● Given passage
For Russell, no thinker is better suited to teach us the new language of the archive than Benjamin, whose theoretical concepts and critical methods have gained legibility and relevance in digital image culture. In “Program for Literary Criticism,” an unpublished fragment from 1929–1930, Benjamin posited citation as a sine qua non of critique, even advocating the development of “a criticism consisting entirely of quotations.”2 Benjamin here drew inspiration from Karl Kraus, whose journal Die Fackel (The Torch, 1899–1936) quoted from newspapers as a strategy for exposing their empty phrases. Devoting an important essay to the Viennese satirist in 1931, Benjamin identified citation as Kraus’s “basic polemical procedure.”3

Techniques of citation and commentary are especially central to Benjamin’s unfinished manuscript, The Arcades Project (1927–40), the work that, in Russell’s words, “most comprehensively foreshadows the archival film practices that proliferate in the early twenty-first century” (41). Modeling himself after the nineteenth-century collector or rag-picker, Benjamin assembled his “Convolutes” from innumerable notes, reflections, and quotations. Though based in written materials, Benjamin’s methodology had strong affinities with film aesthetics: enacting the formal principle of montage, he sought to create “dialectical images” that shuttled between past and present, actualizing historical objects in a “now of recognizability.”4

Much as Benjamin excavated masses of sources in an effort to “wrest from primal history a portion of the nineteenth century,”5 archive-focused filmmakers have reconstructed and reimagined the twentieth century through the vast array of moving images that it produced. Most famous in this regard is Jean-Luc Godard’s Histoire(s) du cinéma (1988–98), which—like The Arcades Project—is an enormous collage of excerpts with the ultimate goal of awakening its audience from the phantasmagoria of commodity culture. Russell is not interested in positing Godard’s video series as the “exemplary model of archiveology” (52), however. Instead, she focuses on lesser-known figures, highlighting the wide range of formats, modes, and styles that their works have adopted.

One such work is Nicole Védrès’s Paris 1900 (1947), which represents the Belle Époque through snippets from over 700 films—“an image bank that was remarkably close to Benjamin’s own,” as Russell notes (78). In the chapter “The Cityscape in Pieces,” Russell places Paris 1900 in a trajectory of montage-based city films extending up to Thom Andersen’s Los Angeles Plays Itself (2003), a three-hour documentary portrait of Los Angeles assembled through clips from fiction films. The following chapter, “Collecting Images,” analyzes Morgan Fisher’s ( ) (a.k.a. Parentheses, 2003), Dominic Gagnon’s Hoax Canular (2013), and Gustav Deutsch’s World Mirror Cinema (2005), which sample often-unknown images from numerous sources (e.g., film archives, eBay, YouTube).

● Given information
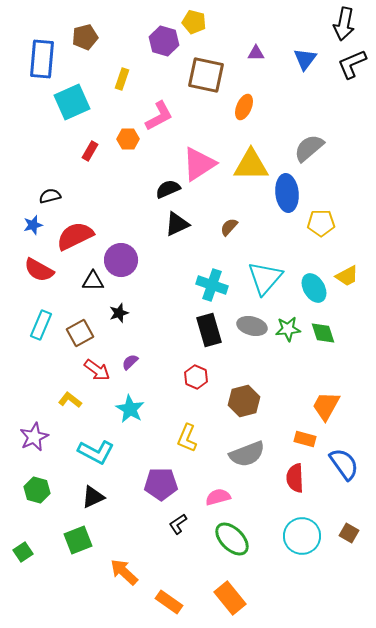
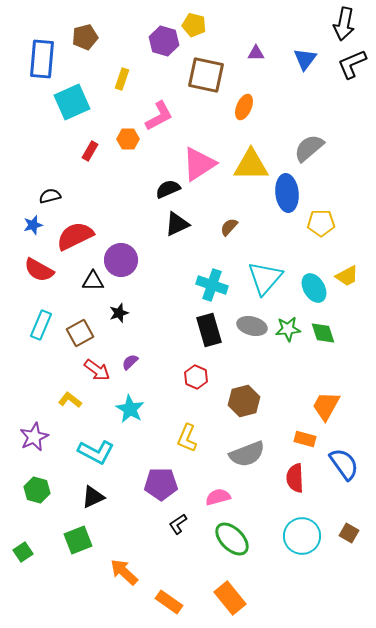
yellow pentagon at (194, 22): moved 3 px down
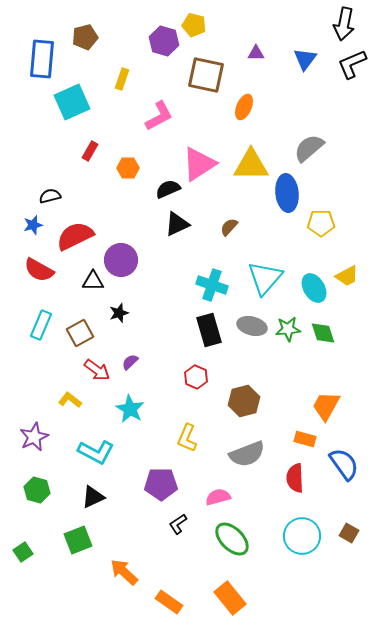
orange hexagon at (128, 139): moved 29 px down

● Task 1
Rewrite the passage on Benjamin and archival film from "Much as Benjamin" through "works have adopted.", putting "spectacle" in place of "phantasmagoria".
● Task 2
Answer these questions using the passage on Benjamin and archival film.
(a) Over what years was Karl Kraus's journal Die Fackel published?
(b) From how many films does Paris 1900 take its snippets?
(c) In which chapter does Russell place Paris 1900 in a trajectory of montage-based city films?

● Exercise output 1
Much as Benjamin excavated masses of sources in an effort to “wrest from primal history a portion of the nineteenth century,”5 archive-focused filmmakers have reconstructed and reimagined the twentieth century through the vast array of moving images that it produced. Most famous in this regard is Jean-Luc Godard’s Histoire(s) du cinéma (1988–98), which—like The Arcades Project—is an enormous collage of excerpts with the ultimate goal of awakening its audience from the spectacle of commodity culture. Russell is not interested in positing Godard’s video series as the “exemplary model of archiveology” (52), however. Instead, she focuses on lesser-known figures, highlighting the wide range of formats, modes, and styles that their works have adopted.

● Exercise output 2
(a) 1899–1936
(b) Over 700
(c) "The Cityscape in Pieces"